Based on the results of this study, which is an extension of our last series, we still believe that CEA can be performed safely with no shunt and with direct arteriotomy closure with no effect on postoperative stroke or long-term symptomatic restenosis. The use of shunt and patch closure can lead to unnecessary prolongation of the operative and clamp time and unforeseen complications.

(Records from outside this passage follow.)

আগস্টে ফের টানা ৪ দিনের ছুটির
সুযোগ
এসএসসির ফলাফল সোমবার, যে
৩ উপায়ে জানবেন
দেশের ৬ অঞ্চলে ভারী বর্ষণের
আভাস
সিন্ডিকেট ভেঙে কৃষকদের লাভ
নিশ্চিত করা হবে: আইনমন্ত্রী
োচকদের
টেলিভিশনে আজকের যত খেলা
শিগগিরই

In our longitudinal cohort, the 5-year follow-up showed very minimal symptomatic restenosis of the ICA, and such a long duration of follow-up has rarely been investigated in patients who underwent CEA using the primary closure technique. However, our sample was too small to formulate solid recommendations. Larger-sample studies and systematic reviews are required to obtain a higher level of evidence regarding this controversial subject.
Conclusion
General anesthesia is safe for CEA, and a 5-year follow-up is essential for detecting long-term complications of CEA. Routine use of carotid shunting may be unnecessary. Primary arteriotomy closure provides very good long-term patency. Routine use of patch closure is unnecessary.
Footnotes
Acknowledgements
We would like to acknowledge all personnel who assisted in serving our patients. We would also like to thank Niharika S, Ashika R, and Swathi Gupta for assisting with creation of the tables, data lists, and graphs and performance of the statistical analysis. Finally, we thank Dr. K.P. Suresh, PhD (Biostatistics) for reviewing the methodology and results.
Ethics approval
This study was approved by our institutional ethics committee (approval number 142 on 13 July 2021).
Consent to participate
Both verbal and written consent to participate was obtained from all patients.
Consent for publication
Verbal and written consent for publication was obtained from all patients.
Availability of data and material
All raw data in this study are available upon request.
Declaration of conflicting interest
The authors declare that there is no conflict of interest.
Funding
This research received no specific grant from any funding agency in the public, commercial, or not-for-profit sectors.